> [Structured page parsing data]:
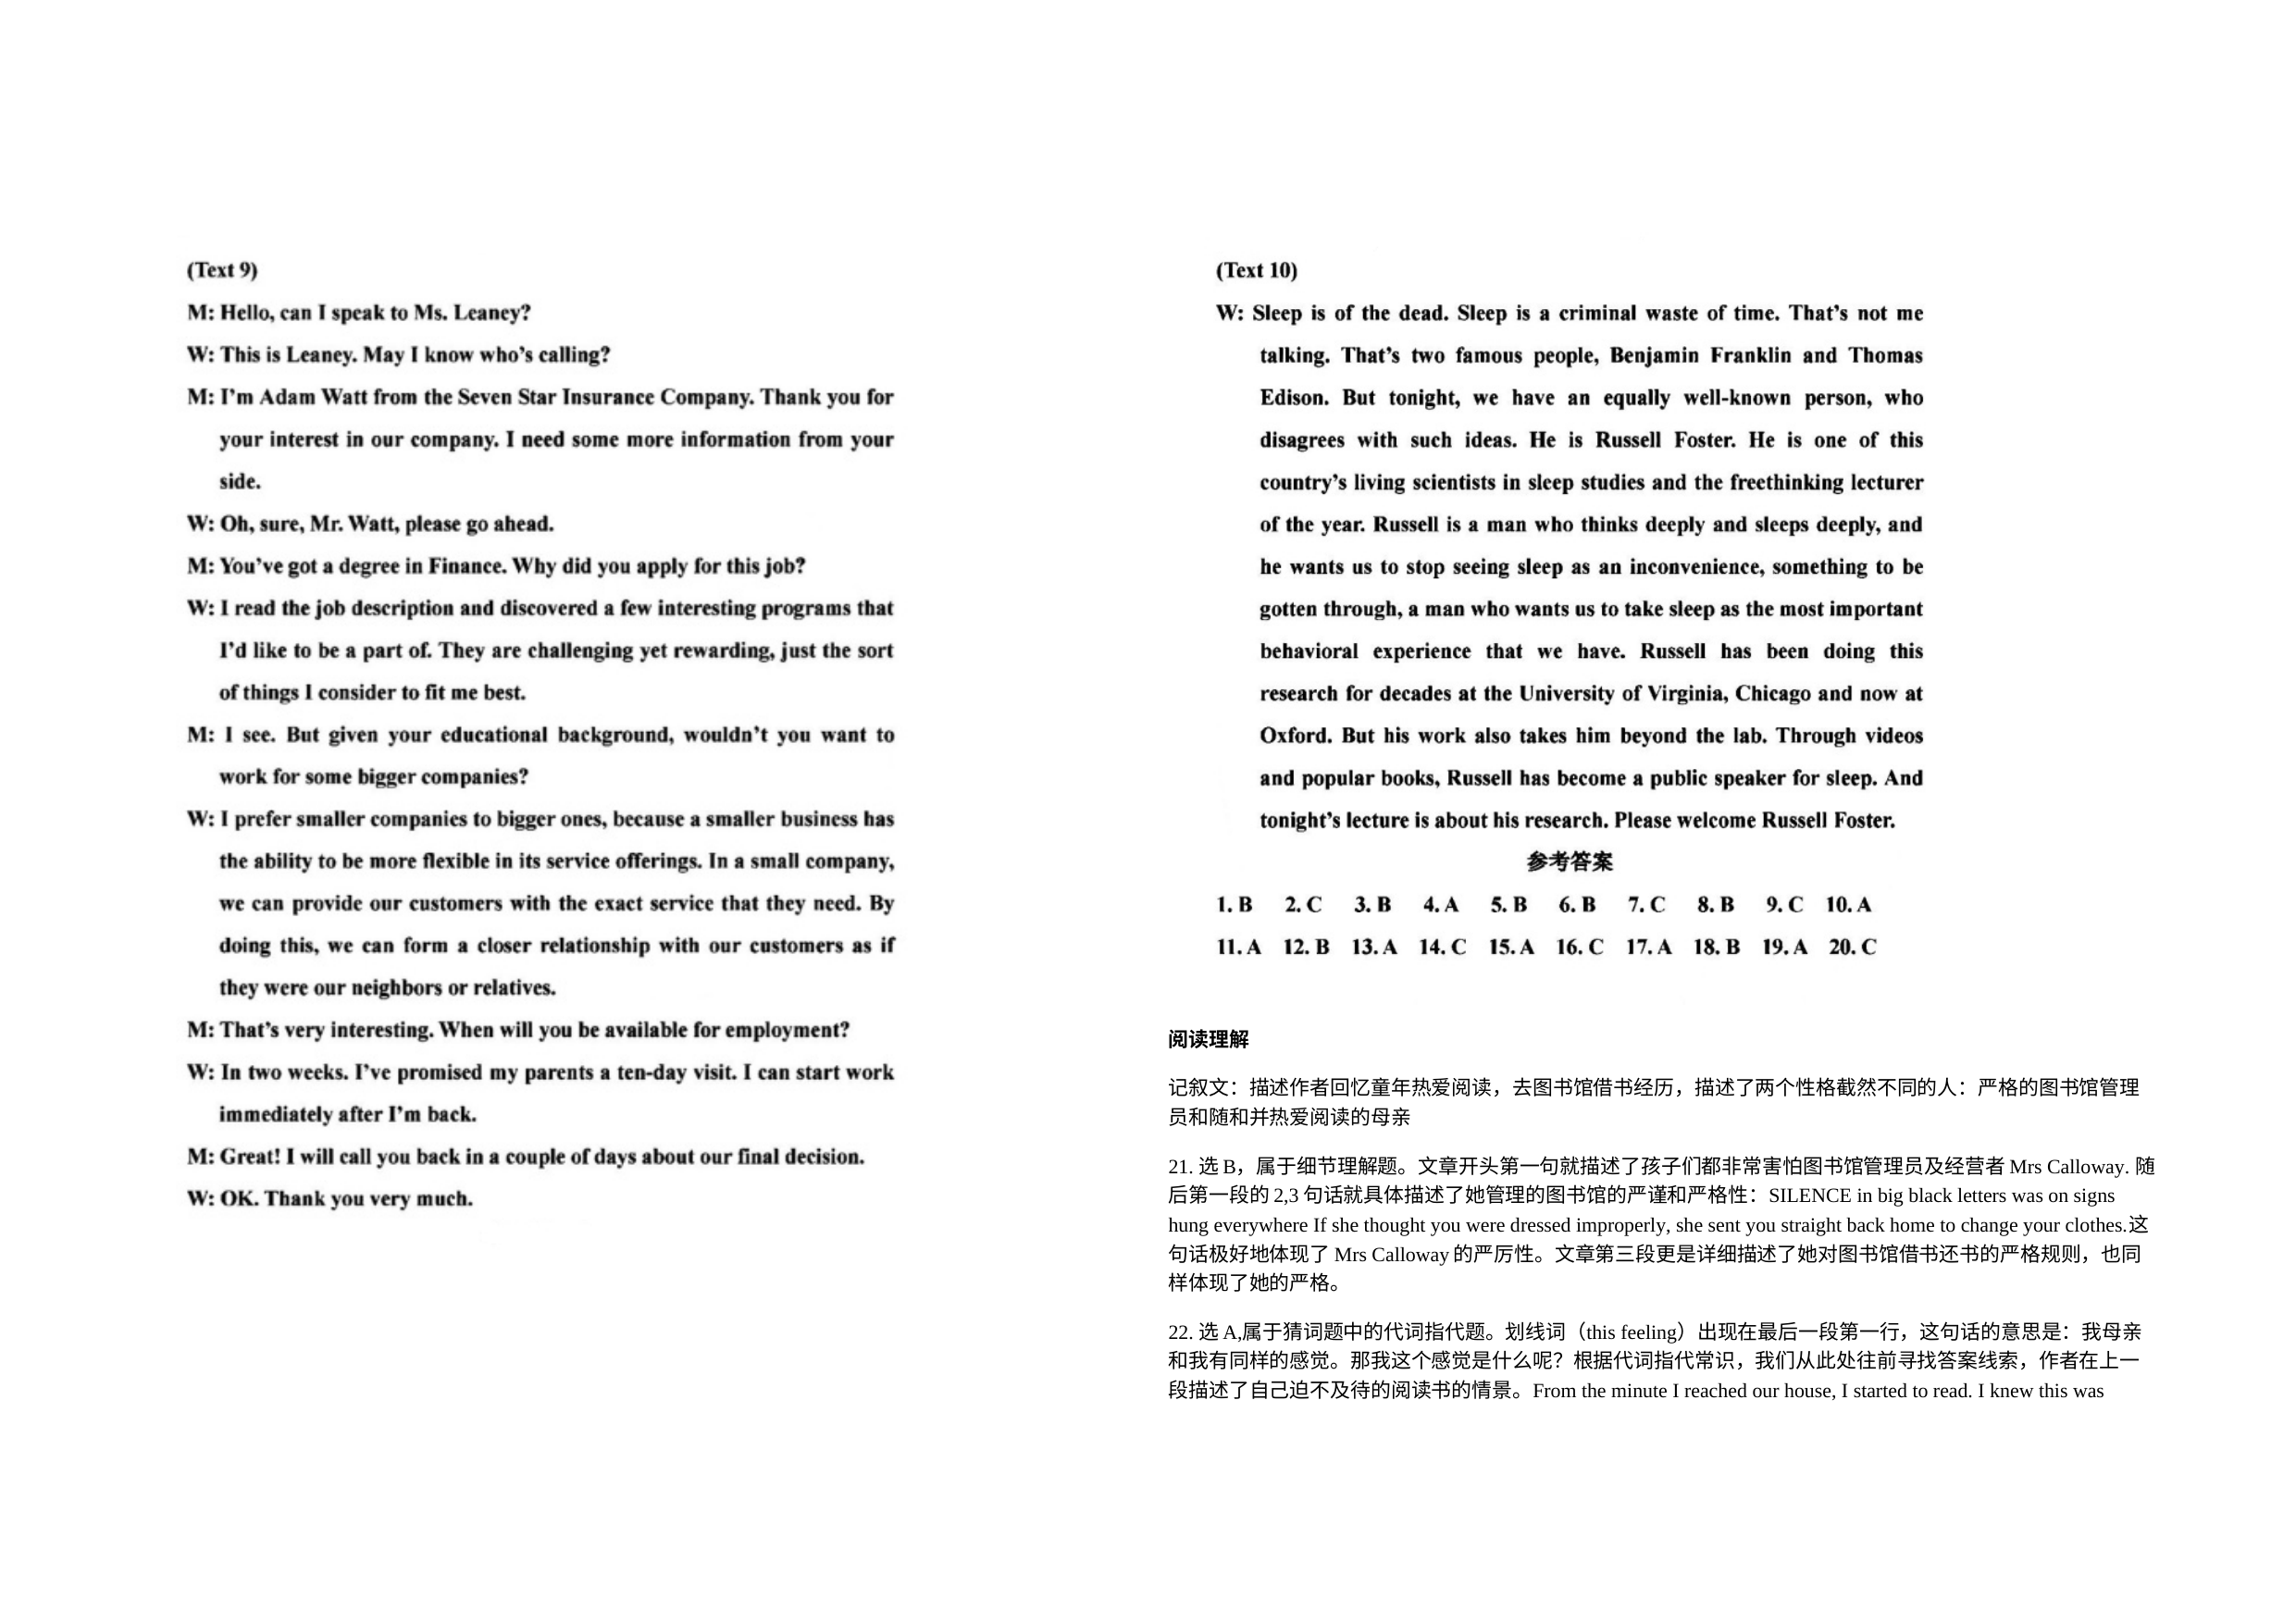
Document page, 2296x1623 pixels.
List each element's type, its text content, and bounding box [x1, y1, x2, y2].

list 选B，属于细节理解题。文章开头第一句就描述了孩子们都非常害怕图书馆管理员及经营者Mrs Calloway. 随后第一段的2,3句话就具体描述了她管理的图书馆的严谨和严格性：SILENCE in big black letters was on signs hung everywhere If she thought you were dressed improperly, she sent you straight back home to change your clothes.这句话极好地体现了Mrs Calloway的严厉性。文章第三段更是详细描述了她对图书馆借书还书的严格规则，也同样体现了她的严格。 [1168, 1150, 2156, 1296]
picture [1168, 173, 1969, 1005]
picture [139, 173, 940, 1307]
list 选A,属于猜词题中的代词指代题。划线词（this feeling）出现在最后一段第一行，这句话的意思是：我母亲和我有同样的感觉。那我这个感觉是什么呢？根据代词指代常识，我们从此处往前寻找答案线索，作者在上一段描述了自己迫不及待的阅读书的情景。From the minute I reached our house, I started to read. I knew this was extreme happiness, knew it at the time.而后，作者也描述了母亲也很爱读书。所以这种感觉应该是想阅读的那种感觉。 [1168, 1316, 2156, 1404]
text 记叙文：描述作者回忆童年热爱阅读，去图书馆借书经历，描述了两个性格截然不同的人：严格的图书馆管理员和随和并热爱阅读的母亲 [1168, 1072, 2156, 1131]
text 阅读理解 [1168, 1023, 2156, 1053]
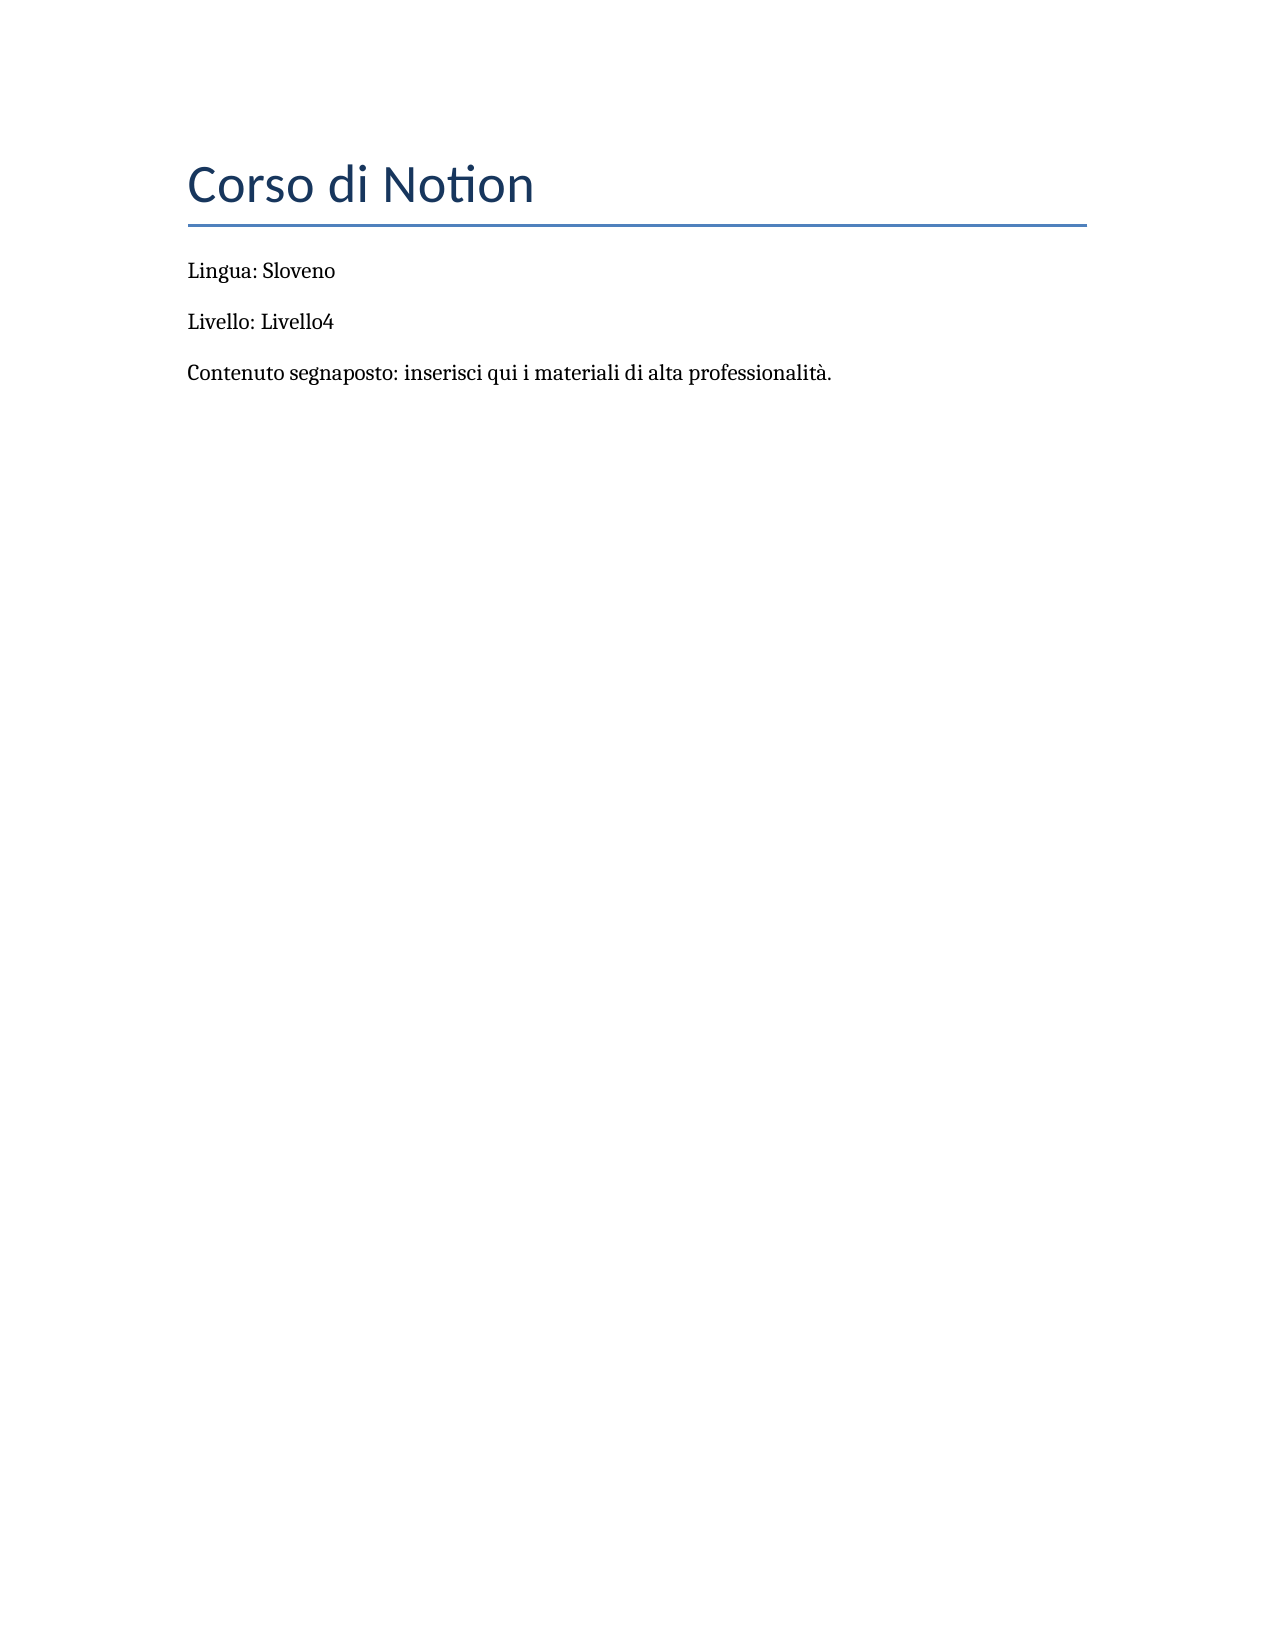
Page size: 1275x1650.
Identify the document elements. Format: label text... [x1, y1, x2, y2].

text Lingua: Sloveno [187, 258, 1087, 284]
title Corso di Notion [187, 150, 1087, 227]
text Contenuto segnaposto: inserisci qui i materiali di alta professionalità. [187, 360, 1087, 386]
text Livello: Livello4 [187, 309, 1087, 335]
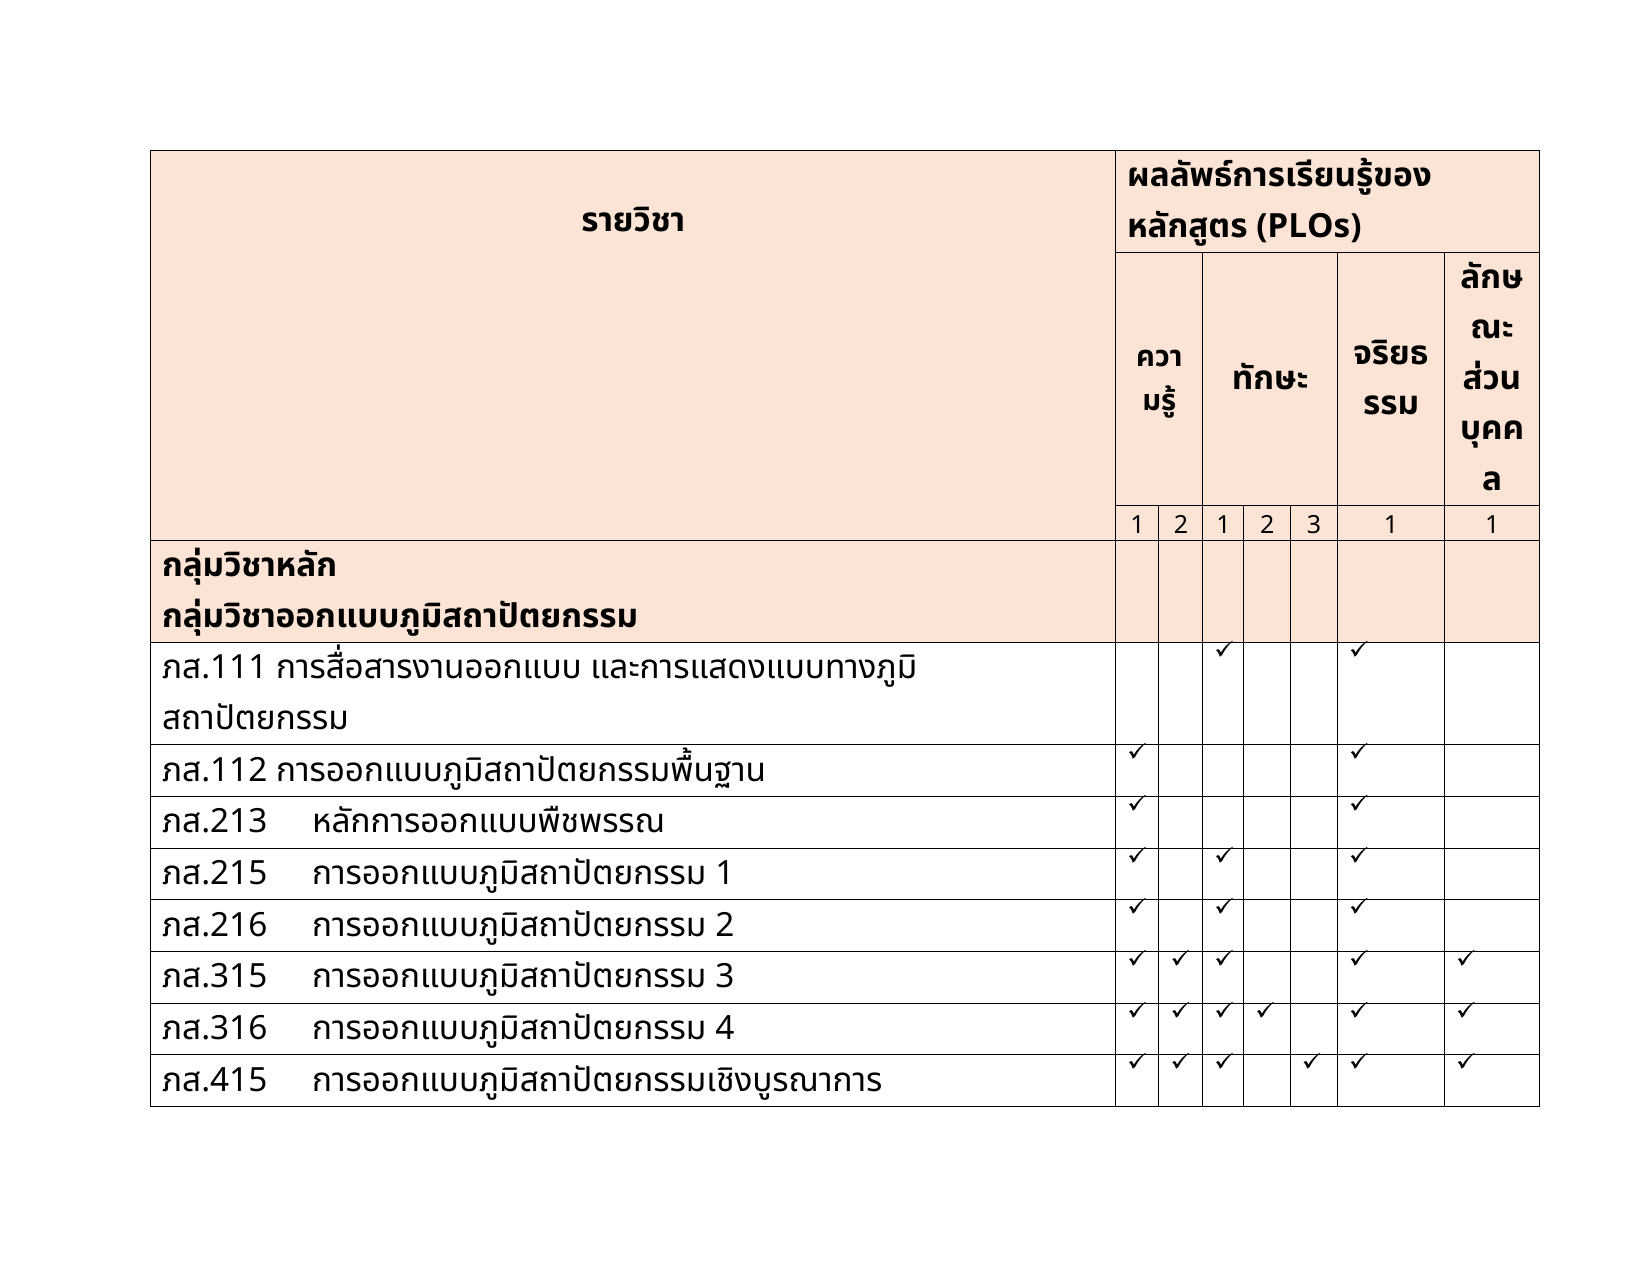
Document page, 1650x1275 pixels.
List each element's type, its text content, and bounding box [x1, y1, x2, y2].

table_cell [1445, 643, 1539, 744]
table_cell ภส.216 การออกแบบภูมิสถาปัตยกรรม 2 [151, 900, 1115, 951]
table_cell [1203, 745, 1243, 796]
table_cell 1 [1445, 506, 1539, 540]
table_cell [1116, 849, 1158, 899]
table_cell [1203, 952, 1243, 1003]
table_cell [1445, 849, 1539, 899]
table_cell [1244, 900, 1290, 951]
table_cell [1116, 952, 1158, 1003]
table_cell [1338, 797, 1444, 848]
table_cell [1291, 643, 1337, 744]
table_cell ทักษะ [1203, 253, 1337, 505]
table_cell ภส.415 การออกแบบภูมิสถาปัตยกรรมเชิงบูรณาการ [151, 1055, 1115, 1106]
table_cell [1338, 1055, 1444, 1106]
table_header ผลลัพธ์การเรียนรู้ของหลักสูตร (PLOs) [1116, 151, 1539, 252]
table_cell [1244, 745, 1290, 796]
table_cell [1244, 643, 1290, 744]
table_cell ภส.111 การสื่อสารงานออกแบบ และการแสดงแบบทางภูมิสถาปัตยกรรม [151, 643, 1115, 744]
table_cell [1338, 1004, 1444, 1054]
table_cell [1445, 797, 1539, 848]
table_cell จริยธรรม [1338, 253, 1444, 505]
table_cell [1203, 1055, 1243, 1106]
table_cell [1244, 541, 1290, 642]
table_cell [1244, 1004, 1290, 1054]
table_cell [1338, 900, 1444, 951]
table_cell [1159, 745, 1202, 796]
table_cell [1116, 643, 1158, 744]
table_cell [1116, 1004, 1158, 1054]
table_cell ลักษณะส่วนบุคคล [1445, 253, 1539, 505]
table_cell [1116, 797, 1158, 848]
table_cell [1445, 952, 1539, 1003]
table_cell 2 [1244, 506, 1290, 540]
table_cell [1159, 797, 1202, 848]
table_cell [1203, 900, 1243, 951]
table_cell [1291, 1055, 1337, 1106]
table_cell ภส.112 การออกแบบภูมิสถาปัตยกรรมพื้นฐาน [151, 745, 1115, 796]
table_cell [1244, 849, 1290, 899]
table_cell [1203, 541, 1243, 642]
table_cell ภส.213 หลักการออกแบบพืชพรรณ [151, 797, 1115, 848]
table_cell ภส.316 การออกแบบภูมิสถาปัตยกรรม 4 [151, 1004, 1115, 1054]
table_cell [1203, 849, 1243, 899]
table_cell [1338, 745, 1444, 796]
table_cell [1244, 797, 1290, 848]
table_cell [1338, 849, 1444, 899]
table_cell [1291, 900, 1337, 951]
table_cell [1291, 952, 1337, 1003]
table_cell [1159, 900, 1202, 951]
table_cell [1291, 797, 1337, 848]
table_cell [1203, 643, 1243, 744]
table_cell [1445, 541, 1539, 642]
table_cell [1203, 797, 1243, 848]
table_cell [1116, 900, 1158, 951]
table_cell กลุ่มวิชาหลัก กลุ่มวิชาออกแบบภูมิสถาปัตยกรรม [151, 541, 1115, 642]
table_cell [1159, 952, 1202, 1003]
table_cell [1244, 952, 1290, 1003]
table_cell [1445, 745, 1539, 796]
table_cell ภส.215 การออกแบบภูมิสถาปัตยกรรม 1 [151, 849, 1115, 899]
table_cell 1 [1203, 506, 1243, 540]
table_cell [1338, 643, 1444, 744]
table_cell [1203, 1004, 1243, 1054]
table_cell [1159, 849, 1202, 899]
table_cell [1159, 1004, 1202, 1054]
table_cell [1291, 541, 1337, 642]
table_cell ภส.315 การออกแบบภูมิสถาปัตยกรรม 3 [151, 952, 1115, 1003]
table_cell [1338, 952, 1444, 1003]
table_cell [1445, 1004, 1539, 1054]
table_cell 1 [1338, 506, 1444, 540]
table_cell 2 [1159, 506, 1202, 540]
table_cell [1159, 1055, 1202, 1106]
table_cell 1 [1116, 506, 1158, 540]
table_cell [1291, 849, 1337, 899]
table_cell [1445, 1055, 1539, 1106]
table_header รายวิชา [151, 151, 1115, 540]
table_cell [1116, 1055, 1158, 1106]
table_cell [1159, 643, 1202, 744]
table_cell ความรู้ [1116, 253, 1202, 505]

> [Exercise requirements]:
Could the lines from the first entry through the line that contains "Document page, 1650x1275 pixels." be copied exactly, with all pictures left out?

> [Response below]:
Document page, 2296x1623 pixels.
List each element's type, its text content, and bounding box [x1, y1, x2, y2].

list 选B，属于细节理解题。文章开头第一句就描述了孩子们都非常害怕图书馆管理员及经营者Mrs Calloway. 随后第一段的2,3句话就具体描述了她管理的图书馆的严谨和严格性：SILENCE in big black letters was on signs hung everywhere If she thought you were dressed improperly, she sent you straight back home to change your clothes.这句话极好地体现了Mrs Calloway的严厉性。文章第三段更是详细描述了她对图书馆借书还书的严格规则，也同样体现了她的严格。 [1168, 1150, 2156, 1296]
picture [1168, 173, 1969, 1005]
picture [139, 173, 940, 1307]
list 选A,属于猜词题中的代词指代题。划线词（this feeling）出现在最后一段第一行，这句话的意思是：我母亲和我有同样的感觉。那我这个感觉是什么呢？根据代词指代常识，我们从此处往前寻找答案线索，作者在上一段描述了自己迫不及待的阅读书的情景。From the minute I reached our house, I started to read. I knew this was extreme happiness, knew it at the time.而后，作者也描述了母亲也很爱读书。所以这种感觉应该是想阅读的那种感觉。 [1168, 1316, 2156, 1404]
text 记叙文：描述作者回忆童年热爱阅读，去图书馆借书经历，描述了两个性格截然不同的人：严格的图书馆管理员和随和并热爱阅读的母亲 [1168, 1072, 2156, 1131]
text 阅读理解 [1168, 1023, 2156, 1053]
Page size: 1275x1650.
Identify the document elements. Format: label text... [x1, y1, x2, y2].

text Lingua: Sloveno [187, 258, 1087, 284]
title Corso di Notion [187, 150, 1087, 227]
text Contenuto segnaposto: inserisci qui i materiali di alta professionalità. [187, 360, 1087, 386]
text Livello: Livello4 [187, 309, 1087, 335]
Document page, 1650x1275 pixels.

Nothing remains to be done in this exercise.